Boulder, Colorado is half-way around the world from the African country
of Zimbabwe. But a husband-and-wife team with a love of African music
keeps them connected, through concerts that feature Zimbabwean music,
teaching fellowships for Zimbabwean musicians, a popular music school
and fundraising for rural villages in Africa.
From Mozart to Mbira
When Randy McIntosh first studied music, he never dreamed that
he'd become one of the leading champions of music from Zimbabwe.
"I went to college to study piano," he explains. "I also played guitar and cello and bass."
All
that changed 15 years ago, when friends invited him to hear their
African band. He says he got interested, and then he got hooked.
"Now I hardly play the piano at all anymore. I just play these instruments."
His wife, Amy Stewart, plays them, too. She says the beauty of Zimbabwean music led to their marriage.
"Randy
was playing in a band, and I thought he was super cool!" she says with
a laugh. "We started playing together also and eventually let go of all
those other things we were doing."
He was teaching at a
university. She was working for a non-profit organization. Now, the
couple performs on stage and runs a music school in Boulder.

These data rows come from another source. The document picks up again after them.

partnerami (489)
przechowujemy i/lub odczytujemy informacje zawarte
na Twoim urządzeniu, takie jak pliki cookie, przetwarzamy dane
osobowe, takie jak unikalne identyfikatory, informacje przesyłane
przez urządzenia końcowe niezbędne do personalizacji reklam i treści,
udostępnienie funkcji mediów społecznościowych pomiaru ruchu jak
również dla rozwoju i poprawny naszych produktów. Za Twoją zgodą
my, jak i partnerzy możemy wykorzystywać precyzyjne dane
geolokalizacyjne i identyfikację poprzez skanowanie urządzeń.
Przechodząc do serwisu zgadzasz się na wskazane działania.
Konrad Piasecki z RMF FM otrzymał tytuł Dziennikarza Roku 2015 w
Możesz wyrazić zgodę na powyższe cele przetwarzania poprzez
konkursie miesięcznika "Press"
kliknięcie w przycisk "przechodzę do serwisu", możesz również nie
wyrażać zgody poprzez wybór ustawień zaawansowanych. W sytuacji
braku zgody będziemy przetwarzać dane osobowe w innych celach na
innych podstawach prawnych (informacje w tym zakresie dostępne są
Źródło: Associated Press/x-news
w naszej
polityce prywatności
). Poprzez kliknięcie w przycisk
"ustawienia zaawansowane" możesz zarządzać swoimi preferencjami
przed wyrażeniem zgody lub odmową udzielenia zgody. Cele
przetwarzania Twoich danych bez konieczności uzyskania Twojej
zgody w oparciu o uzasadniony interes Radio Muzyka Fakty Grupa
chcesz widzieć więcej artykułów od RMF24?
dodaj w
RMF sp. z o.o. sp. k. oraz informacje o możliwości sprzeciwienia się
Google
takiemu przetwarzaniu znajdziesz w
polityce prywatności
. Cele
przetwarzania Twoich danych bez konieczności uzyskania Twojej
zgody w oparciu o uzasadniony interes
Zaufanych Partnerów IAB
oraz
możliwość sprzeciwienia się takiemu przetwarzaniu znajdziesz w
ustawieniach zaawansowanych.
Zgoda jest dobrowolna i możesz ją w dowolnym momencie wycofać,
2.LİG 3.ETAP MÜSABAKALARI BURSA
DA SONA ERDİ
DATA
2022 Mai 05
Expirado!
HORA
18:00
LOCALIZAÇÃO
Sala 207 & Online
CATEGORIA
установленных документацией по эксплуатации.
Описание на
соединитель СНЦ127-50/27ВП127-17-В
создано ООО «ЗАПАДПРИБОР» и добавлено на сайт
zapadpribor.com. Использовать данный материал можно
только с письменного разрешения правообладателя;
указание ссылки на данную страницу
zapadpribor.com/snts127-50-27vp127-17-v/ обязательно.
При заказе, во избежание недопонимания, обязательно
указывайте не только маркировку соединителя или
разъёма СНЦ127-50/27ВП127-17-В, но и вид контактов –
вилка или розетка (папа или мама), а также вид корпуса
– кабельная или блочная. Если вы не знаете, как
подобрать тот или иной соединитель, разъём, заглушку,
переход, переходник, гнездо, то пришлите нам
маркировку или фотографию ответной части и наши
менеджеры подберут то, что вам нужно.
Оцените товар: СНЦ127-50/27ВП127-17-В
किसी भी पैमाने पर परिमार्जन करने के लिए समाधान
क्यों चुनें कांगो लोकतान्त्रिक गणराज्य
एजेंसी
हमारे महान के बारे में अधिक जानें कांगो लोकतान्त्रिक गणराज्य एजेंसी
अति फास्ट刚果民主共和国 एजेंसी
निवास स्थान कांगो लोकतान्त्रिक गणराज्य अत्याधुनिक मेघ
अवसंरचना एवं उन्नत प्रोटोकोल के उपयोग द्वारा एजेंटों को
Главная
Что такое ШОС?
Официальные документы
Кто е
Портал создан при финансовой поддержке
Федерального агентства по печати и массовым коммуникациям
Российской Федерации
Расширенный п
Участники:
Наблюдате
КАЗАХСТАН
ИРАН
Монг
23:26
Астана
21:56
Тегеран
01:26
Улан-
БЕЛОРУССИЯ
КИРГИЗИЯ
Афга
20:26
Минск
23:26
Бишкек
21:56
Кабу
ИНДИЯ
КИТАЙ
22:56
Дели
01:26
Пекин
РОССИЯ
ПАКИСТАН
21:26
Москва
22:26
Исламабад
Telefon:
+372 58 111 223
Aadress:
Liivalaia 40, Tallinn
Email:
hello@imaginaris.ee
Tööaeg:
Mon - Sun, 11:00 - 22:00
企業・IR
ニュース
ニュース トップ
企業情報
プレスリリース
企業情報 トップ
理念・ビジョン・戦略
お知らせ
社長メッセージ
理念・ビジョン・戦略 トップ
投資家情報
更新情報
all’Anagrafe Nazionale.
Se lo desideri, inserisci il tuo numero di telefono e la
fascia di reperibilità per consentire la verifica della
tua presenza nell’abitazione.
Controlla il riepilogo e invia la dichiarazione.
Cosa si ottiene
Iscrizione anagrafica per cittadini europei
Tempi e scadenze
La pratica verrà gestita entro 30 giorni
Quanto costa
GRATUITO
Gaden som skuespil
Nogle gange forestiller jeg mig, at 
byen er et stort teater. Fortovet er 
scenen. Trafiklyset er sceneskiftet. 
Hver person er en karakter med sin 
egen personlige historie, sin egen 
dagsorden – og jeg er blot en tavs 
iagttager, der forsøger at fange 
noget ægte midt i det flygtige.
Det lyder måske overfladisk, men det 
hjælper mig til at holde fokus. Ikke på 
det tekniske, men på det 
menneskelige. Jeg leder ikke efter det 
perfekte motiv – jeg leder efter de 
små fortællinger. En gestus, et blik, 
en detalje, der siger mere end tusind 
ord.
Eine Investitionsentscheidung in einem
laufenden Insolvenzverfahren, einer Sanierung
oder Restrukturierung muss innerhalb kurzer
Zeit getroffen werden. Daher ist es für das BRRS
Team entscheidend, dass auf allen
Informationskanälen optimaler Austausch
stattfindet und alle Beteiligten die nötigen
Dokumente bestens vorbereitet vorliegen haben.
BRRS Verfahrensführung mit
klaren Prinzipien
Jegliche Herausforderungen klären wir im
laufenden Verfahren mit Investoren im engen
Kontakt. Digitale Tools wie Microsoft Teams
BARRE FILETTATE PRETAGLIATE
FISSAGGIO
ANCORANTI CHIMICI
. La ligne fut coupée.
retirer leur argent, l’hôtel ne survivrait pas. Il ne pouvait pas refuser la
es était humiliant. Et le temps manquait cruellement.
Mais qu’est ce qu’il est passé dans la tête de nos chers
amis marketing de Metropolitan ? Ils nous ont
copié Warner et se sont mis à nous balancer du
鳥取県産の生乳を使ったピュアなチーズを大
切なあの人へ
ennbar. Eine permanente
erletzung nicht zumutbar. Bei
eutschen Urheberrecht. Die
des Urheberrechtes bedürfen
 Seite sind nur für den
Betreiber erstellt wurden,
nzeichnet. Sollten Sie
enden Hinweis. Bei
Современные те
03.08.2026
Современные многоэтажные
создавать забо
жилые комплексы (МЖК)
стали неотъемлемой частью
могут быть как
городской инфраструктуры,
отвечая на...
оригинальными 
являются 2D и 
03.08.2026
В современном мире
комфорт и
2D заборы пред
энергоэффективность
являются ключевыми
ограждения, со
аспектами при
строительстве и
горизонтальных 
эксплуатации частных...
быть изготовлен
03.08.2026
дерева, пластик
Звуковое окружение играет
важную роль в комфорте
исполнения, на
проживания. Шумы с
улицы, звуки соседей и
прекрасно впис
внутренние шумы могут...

McIntosh says they named it in honor of the Zimbabwean word for "fun."
"Kutandara! And it means to get together and have a good time."
And students at the school do.
In one of Kutandara's studios, three teens are playing marimbas, practicing for a concert where they're the star performers.
"It's
really unique, and not of lot of people do it," says one of them,
adding that the instrument is just fun to play. The other two students
agree. One admits she spends all her free time playing.
"It's my favorite thing. I love all the people, 'cause you get to know everybody, and I love the songs."
The keyboards in front of them are each as big as a table, with mallets
for striking the wooden notes. The hundreds of students who've taken
classes here over the past 10 years also learn to play other Zimbabwean
instruments, such as the ungoma drum and a hand-held instrument with
metal tines, called an mbira. As he plunks out a tune, McIntosh says,
"The sounds that I'm playing right now almost sound like a music box to
me."
Giving back to the source of the music
In addition to playing and teaching its music, the couple leads efforts to help the country that music comes from.
McIntosh
says, "We do a lot of relief work and a lot of work for the people of
Zimbabwe, trying to promote their music and trying to help our friends
and teachers who live in Zimbabwe."
Stewart adds that they
each put in 80 hours a week on these efforts. "The thing that drives us
is the music and the people of Zimbabwe," she says.
Their efforts, McIntosh notes, are more important now than ever.
"Because
of AIDS and because of the political situation there and because of
droughts, right now, cholera in Zimbabwe, there's a lot of people who
are sick and impoverished and need our help."
Three or four times a year, they hold large fundraisers. The money
supports Kutandara's Rugare Peace Project, which provides food and
medical supplies to some Zimbabwean villages as well as long-term
improvements, such as electricity or building construction, decided
upon by village elders.
McIntosh and Stewart also stay
connected with a visiting artist program. Each year, they bring
Zimbabwean musicians to the United States to teach at their music
school. Stewart says it's all part of giving back.
"We're blessed with such a gift of their music that giving back to our friends and teachers from Zimbabwe was just natural."